What elements of walking cannot be replaced by modern transportation? What about these contribute so much to our humanity? And how does this translate from prehistory into art practice?

Lori Waxman, who taught the art history class “Walk that Way,” based her course on her Ph.D. thesis: “A Few Steps Toward a Revolution of Everyday Life: Walking with the Surrealists, the Situationist International and Fluxus.” For her, “walking has become relevant as an artistic practice over the past 100 years because it has become less and less a part of daily life. Today most people drive most places; for the previous millennia of human existence, we have walked. So it’s only very, very recently that walking has receded from daily life, and this massive change has freed it up to become an aesthetic and/or critical gesture.”

Walter Benjamin’s concept of the flâneur relates directly to the development of the arcade and is based on Baudelaire’s passionate, strolling observations of city life and depictions of its inhabitants through physiognomies.
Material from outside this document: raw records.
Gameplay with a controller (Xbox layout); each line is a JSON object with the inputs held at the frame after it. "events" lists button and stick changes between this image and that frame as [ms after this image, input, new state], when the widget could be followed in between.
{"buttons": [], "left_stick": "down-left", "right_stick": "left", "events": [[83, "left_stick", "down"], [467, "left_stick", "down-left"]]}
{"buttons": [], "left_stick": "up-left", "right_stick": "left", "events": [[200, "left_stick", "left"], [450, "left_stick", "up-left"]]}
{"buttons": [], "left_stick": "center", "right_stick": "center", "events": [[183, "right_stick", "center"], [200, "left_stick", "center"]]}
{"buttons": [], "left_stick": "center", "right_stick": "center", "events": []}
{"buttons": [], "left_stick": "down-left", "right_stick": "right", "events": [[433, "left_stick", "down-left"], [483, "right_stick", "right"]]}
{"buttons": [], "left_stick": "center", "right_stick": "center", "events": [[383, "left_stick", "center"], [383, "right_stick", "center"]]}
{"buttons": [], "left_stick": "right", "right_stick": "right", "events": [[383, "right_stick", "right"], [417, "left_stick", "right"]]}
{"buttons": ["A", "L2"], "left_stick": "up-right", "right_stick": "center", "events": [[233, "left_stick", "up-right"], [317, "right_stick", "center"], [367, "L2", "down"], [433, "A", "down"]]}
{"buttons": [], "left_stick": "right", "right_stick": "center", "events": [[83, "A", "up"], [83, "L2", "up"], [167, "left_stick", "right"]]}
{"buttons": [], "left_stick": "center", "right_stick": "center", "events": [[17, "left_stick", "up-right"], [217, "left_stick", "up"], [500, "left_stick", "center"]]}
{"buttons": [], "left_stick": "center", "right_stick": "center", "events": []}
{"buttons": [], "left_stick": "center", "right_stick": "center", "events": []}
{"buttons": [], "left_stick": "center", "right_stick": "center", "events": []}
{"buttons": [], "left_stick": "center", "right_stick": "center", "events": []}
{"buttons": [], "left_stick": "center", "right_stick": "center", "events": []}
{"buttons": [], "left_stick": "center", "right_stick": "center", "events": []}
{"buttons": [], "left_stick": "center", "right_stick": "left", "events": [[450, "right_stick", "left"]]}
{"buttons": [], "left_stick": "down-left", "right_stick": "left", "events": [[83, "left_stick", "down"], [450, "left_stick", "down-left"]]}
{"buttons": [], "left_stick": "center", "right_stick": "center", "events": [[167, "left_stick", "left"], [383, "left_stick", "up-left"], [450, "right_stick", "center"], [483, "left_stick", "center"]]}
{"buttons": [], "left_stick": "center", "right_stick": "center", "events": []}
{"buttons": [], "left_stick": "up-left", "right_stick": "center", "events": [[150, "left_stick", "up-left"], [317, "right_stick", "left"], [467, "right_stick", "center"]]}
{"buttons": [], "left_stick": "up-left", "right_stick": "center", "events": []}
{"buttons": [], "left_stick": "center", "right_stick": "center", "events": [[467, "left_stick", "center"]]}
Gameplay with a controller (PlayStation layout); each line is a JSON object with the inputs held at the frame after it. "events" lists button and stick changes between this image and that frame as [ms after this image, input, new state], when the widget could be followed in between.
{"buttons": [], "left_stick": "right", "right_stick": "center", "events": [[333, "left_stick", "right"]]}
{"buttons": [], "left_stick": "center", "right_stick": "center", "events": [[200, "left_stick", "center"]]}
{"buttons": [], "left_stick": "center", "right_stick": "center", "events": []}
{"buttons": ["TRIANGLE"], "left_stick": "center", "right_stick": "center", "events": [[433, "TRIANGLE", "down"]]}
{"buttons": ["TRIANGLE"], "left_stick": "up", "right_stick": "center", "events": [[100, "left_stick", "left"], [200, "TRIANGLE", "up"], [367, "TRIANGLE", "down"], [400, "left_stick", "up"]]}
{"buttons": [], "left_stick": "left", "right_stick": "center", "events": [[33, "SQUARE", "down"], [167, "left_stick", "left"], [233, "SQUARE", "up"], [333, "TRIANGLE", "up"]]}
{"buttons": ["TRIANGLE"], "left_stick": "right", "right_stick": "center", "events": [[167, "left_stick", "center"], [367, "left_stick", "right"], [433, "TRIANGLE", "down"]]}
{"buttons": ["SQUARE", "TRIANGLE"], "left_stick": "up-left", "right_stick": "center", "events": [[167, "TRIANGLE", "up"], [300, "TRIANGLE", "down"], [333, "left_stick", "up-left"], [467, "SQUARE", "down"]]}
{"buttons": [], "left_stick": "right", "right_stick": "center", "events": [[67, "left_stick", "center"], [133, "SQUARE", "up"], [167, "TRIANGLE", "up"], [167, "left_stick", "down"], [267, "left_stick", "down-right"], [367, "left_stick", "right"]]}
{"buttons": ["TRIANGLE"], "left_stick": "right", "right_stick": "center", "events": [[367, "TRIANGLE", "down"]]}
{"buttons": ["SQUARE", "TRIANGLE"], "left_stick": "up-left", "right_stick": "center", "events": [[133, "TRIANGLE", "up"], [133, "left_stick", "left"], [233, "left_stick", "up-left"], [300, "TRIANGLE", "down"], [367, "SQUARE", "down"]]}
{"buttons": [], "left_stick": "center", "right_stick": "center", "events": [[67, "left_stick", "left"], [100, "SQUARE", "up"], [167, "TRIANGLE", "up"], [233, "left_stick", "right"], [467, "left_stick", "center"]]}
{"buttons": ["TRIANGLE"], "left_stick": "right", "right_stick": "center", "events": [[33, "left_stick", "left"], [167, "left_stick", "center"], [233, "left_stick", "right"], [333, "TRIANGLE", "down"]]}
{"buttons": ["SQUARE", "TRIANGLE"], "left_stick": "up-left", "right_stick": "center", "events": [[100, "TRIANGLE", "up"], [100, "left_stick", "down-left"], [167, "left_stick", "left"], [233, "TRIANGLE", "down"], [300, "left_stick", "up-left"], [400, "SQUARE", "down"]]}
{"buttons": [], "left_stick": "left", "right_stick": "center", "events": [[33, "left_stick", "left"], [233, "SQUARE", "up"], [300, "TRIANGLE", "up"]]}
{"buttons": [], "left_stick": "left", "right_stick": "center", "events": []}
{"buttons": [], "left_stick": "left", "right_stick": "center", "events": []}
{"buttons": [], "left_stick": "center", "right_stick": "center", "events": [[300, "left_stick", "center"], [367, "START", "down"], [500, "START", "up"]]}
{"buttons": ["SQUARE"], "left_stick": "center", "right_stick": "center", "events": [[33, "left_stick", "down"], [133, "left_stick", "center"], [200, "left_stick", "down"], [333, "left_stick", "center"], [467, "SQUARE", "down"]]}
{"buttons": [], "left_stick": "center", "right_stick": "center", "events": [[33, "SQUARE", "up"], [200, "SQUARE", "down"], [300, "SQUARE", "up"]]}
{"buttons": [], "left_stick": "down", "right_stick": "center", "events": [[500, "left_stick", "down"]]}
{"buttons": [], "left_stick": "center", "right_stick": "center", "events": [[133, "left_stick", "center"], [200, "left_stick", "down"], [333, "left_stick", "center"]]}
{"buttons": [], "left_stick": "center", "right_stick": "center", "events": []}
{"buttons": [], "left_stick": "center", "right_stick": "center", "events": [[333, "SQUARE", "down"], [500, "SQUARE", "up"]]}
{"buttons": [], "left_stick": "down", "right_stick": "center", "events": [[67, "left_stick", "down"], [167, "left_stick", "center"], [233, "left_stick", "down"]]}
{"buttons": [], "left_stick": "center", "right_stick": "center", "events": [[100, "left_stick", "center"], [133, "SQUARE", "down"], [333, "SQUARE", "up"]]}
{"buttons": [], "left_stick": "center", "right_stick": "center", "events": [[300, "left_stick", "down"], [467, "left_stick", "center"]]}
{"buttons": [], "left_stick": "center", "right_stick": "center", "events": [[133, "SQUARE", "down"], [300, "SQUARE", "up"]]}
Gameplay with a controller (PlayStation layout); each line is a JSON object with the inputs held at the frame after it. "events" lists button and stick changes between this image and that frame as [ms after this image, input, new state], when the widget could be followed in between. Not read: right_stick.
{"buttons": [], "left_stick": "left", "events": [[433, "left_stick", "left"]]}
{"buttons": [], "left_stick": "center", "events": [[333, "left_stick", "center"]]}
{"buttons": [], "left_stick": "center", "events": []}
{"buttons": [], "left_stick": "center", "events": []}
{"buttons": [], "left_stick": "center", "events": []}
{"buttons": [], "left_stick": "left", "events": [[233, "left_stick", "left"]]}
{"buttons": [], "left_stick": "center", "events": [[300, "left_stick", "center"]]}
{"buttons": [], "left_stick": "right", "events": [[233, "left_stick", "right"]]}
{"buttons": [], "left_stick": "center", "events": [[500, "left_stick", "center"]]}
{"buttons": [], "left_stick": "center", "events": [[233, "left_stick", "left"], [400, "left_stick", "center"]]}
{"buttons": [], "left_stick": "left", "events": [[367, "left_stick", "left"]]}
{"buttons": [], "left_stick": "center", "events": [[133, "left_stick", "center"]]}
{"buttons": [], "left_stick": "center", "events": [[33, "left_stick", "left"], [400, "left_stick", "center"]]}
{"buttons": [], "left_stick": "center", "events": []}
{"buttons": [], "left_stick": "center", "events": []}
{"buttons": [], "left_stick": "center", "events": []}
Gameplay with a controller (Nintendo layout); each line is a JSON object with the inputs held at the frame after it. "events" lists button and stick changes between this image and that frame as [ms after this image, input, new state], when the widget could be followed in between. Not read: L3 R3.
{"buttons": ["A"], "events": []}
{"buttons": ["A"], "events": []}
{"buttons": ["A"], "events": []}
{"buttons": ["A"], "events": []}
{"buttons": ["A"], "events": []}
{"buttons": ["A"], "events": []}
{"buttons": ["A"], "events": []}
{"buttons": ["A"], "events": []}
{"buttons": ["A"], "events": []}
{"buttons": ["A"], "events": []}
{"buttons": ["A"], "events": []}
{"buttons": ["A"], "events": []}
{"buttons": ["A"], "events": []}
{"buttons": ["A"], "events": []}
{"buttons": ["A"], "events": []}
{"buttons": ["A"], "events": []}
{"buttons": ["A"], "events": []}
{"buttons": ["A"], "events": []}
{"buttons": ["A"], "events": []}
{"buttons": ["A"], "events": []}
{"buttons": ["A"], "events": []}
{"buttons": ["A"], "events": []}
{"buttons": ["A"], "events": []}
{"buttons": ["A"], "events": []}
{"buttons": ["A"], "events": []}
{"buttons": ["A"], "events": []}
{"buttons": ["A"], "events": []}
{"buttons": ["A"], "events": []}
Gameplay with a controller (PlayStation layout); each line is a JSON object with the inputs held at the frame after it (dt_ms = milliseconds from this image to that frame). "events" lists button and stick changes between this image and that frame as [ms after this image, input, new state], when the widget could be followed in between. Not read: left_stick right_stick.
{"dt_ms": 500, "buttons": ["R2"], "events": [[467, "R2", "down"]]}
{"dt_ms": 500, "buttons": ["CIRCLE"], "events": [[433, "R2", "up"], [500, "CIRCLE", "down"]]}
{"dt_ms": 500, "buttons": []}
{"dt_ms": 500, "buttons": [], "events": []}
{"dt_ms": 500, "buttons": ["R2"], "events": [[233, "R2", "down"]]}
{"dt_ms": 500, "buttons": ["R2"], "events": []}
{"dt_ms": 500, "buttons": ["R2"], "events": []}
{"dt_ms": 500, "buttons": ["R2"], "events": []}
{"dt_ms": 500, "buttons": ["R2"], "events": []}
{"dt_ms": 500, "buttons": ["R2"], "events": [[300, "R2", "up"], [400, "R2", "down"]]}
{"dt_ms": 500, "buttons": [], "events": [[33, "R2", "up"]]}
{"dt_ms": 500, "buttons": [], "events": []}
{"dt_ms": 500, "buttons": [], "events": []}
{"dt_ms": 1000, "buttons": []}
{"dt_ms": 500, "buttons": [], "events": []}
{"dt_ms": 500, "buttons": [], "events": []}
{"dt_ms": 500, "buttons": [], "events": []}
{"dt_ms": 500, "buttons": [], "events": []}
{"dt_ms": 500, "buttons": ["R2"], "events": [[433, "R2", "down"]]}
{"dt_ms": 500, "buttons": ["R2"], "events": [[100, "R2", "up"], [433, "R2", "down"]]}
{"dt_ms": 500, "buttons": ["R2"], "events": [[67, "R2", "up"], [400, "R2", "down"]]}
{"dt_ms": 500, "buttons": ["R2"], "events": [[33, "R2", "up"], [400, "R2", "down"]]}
The city as a shopping mall meant that crowds of consumers were ripe to be gazed upon by the eyes of hungry idlers, doing nothing but establishing a “dwelling in the throng, in the ebb and flow, the bustle, the fleeting and the infinite,” as recorded in Baudelaire’s “The Painter of Modern Life.” The state of attention that walks bring about is the primordial material that returns us to somewhere basic, no matter where we are.

Peter O’Leary taught the advanced writing workshop, “Walking a Poetics.” He was inspired by one of the maxims of the Scottish poet Thomas A. Clarke: “Walking is the human way of getting about.” For O’Leary, there are two kinds of walks. There are walks that are circumscribed by time, often on preplanned routes, which facilitate browsing through the mind’s thoughts. This kind of walk can be accompanied and is good for mulling over problems alone or gaining emotional depth and truth in conversation. The other kind of walk O’Leary conducts is a foraging walk:

“In the springtime you can forage for morels. Go into the forest preserves on the western edge of town, and you start wandering and you’re looking and looking and looking. And sometimes you see nothing for a long time and then finally you might see one or two, but what you’re hoping for, what you’re really looking for, is that moment. Because when you’ve really filtered everything out and you’re foraging, your mind is like a shuttle on a loom; it’s weaving back and forth across the ground for any sort of sight patterns and then you see it. You see the little conic head; you see the pitted mushroom. Ah there it is. And what happens at that point for me, you have to just quiet down. You have to settle your lines of sight down completely because there are more around. Because you saw this one, but if you stop and just turn around maybe, quiet yourself, and all of a sudden, you’ll see a dozen. And then you look along another line of sight and you’ll see a dozen more. And then you’ll see that they are everywhere. And then you have to really settle down because your mind is already expanding — like how am I going to get all of these mushrooms? And you have to just be a little bit more meticulous and start picking the ones that are good. Some of them are old, some of them are young. You want to leave those. That moment you’re totally focused.”

Walking serves as a kind of behavioral outreach for what is happening inwardly. For Peter, poetry, like walking, involves foraging, but for words rather than mushrooms.